(Your objective)
Retype the whole listing below, character for character.

[BEGIN Information shown]

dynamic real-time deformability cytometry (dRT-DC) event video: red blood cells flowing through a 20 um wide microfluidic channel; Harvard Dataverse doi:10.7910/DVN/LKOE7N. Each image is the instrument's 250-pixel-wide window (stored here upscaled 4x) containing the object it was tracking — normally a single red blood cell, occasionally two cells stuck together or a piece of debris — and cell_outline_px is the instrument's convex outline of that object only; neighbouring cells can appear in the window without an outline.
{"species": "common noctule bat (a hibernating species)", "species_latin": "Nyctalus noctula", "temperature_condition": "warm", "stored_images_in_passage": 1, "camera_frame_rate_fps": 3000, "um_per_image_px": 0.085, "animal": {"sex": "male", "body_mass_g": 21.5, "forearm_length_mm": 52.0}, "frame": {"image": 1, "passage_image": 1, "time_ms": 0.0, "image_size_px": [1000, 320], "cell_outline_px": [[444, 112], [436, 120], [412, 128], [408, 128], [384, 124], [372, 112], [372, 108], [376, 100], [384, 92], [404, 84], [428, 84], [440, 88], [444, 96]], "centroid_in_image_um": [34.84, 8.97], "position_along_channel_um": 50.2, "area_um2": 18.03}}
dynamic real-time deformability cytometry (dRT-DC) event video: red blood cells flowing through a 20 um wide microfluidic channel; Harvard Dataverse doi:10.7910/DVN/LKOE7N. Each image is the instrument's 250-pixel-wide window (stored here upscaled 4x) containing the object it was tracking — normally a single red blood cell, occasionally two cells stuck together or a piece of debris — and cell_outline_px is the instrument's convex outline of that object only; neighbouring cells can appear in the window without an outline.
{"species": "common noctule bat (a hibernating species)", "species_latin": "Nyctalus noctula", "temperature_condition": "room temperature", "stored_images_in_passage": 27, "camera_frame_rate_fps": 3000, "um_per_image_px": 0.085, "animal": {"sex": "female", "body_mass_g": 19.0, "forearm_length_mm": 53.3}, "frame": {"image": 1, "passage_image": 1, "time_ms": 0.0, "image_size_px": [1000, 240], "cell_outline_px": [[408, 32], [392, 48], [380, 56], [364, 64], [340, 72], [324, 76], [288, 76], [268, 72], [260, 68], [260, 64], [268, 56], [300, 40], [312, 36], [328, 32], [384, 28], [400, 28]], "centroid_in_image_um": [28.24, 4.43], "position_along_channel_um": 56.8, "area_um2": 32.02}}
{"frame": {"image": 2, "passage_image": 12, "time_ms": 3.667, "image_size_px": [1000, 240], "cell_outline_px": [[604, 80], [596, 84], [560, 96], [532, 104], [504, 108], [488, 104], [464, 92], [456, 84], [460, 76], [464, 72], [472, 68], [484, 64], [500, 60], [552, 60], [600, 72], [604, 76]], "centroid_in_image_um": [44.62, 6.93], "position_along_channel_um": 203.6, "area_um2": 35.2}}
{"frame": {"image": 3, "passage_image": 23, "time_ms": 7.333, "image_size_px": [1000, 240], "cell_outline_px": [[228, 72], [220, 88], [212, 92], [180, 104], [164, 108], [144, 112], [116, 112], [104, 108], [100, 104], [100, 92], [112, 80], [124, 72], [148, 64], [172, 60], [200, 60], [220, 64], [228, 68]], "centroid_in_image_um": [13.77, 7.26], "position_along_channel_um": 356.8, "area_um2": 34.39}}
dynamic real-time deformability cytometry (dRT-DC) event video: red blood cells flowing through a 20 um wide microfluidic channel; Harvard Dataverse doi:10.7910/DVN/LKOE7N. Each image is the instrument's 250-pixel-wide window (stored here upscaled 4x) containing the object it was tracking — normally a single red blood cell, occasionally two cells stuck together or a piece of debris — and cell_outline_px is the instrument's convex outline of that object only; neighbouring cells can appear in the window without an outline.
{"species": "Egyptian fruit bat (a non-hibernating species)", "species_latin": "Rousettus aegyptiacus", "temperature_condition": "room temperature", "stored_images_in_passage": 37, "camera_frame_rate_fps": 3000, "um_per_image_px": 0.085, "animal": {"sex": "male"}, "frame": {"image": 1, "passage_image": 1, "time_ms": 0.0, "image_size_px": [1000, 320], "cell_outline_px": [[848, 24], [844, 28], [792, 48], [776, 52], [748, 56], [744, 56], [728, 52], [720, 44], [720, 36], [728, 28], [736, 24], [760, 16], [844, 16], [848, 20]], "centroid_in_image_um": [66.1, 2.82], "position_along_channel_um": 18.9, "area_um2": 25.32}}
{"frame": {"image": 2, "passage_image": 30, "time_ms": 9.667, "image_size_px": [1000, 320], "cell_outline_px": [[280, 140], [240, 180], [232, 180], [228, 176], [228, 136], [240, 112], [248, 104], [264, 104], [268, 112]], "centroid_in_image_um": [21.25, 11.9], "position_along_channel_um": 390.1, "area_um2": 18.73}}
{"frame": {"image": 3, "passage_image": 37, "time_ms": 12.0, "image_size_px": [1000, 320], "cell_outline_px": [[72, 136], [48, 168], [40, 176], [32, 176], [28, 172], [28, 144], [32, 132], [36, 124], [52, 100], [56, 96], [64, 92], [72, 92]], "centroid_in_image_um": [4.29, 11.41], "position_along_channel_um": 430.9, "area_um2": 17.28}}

[END Information shown]

(Output for this task)
dynamic real-time deformability cytometry (dRT-DC) event video: red blood cells flowing through a 20 um wide microfluidic channel; Harvard Dataverse doi:10.7910/DVN/LKOE7N. Each image is the instrument's 250-pixel-wide window (stored here upscaled 4x) containing the object it was tracking — normally a single red blood cell, occasionally two cells stuck together or a piece of debris — and cell_outline_px is the instrument's convex outline of that object only; neighbouring cells can appear in the window without an outline.
{"species": "common noctule bat (a hibernating species)", "species_latin": "Nyctalus noctula", "temperature_condition": "warm", "stored_images_in_passage": 1, "camera_frame_rate_fps": 3000, "um_per_image_px": 0.085, "animal": {"sex": "male", "body_mass_g": 21.5, "forearm_length_mm": 52.0}, "frame": {"image": 1, "passage_image": 1, "time_ms": 0.0, "image_size_px": [1000, 320], "cell_outline_px": [[444, 112], [436, 120], [412, 128], [408, 128], [384, 124], [372, 112], [372, 108], [376, 100], [384, 92], [404, 84], [428, 84], [440, 88], [444, 96]], "centroid_in_image_um": [34.84, 8.97], "position_along_channel_um": 50.2, "area_um2": 18.03}}
dynamic real-time deformability cytometry (dRT-DC) event video: red blood cells flowing through a 20 um wide microfluidic channel; Harvard Dataverse doi:10.7910/DVN/LKOE7N. Each image is the instrument's 250-pixel-wide window (stored here upscaled 4x) containing the object it was tracking — normally a single red blood cell, occasionally two cells stuck together or a piece of debris — and cell_outline_px is the instrument's convex outline of that object only; neighbouring cells can appear in the window without an outline.
{"species": "common noctule bat (a hibernating species)", "species_latin": "Nyctalus noctula", "temperature_condition": "room temperature", "stored_images_in_passage": 27, "camera_frame_rate_fps": 3000, "um_per_image_px": 0.085, "animal": {"sex": "female", "body_mass_g": 19.0, "forearm_length_mm": 53.3}, "frame": {"image": 1, "passage_image": 1, "time_ms": 0.0, "image_size_px": [1000, 240], "cell_outline_px": [[408, 32], [392, 48], [380, 56], [364, 64], [340, 72], [324, 76], [288, 76], [268, 72], [260, 68], [260, 64], [268, 56], [300, 40], [312, 36], [328, 32], [384, 28], [400, 28]], "centroid_in_image_um": [28.24, 4.43], "position_along_channel_um": 56.8, "area_um2": 32.02}}
{"frame": {"image": 2, "passage_image": 12, "time_ms": 3.667, "image_size_px": [1000, 240], "cell_outline_px": [[604, 80], [596, 84], [560, 96], [532, 104], [504, 108], [488, 104], [464, 92], [456, 84], [460, 76], [464, 72], [472, 68], [484, 64], [500, 60], [552, 60], [600, 72], [604, 76]], "centroid_in_image_um": [44.62, 6.93], "position_along_channel_um": 203.6, "area_um2": 35.2}}
{"frame": {"image": 3, "passage_image": 23, "time_ms": 7.333, "image_size_px": [1000, 240], "cell_outline_px": [[228, 72], [220, 88], [212, 92], [180, 104], [164, 108], [144, 112], [116, 112], [104, 108], [100, 104], [100, 92], [112, 80], [124, 72], [148, 64], [172, 60], [200, 60], [220, 64], [228, 68]], "centroid_in_image_um": [13.77, 7.26], "position_along_channel_um": 356.8, "area_um2": 34.39}}
dynamic real-time deformability cytometry (dRT-DC) event video: red blood cells flowing through a 20 um wide microfluidic channel; Harvard Dataverse doi:10.7910/DVN/LKOE7N. Each image is the instrument's 250-pixel-wide window (stored here upscaled 4x) containing the object it was tracking — normally a single red blood cell, occasionally two cells stuck together or a piece of debris — and cell_outline_px is the instrument's convex outline of that object only; neighbouring cells can appear in the window without an outline.
{"species": "Egyptian fruit bat (a non-hibernating species)", "species_latin": "Rousettus aegyptiacus", "temperature_condition": "room temperature", "stored_images_in_passage": 37, "camera_frame_rate_fps": 3000, "um_per_image_px": 0.085, "animal": {"sex": "male"}, "frame": {"image": 1, "passage_image": 1, "time_ms": 0.0, "image_size_px": [1000, 320], "cell_outline_px": [[848, 24], [844, 28], [792, 48], [776, 52], [748, 56], [744, 56], [728, 52], [720, 44], [720, 36], [728, 28], [736, 24], [760, 16], [844, 16], [848, 20]], "centroid_in_image_um": [66.1, 2.82], "position_along_channel_um": 18.9, "area_um2": 25.32}}
{"frame": {"image": 2, "passage_image": 30, "time_ms": 9.667, "image_size_px": [1000, 320], "cell_outline_px": [[280, 140], [240, 180], [232, 180], [228, 176], [228, 136], [240, 112], [248, 104], [264, 104], [268, 112]], "centroid_in_image_um": [21.25, 11.9], "position_along_channel_um": 390.1, "area_um2": 18.73}}
{"frame": {"image": 3, "passage_image": 37, "time_ms": 12.0, "image_size_px": [1000, 320], "cell_outline_px": [[72, 136], [48, 168], [40, 176], [32, 176], [28, 172], [28, 144], [32, 132], [36, 124], [52, 100], [56, 96], [64, 92], [72, 92]], "centroid_in_image_um": [4.29, 11.41], "position_along_channel_um": 430.9, "area_um2": 17.28}}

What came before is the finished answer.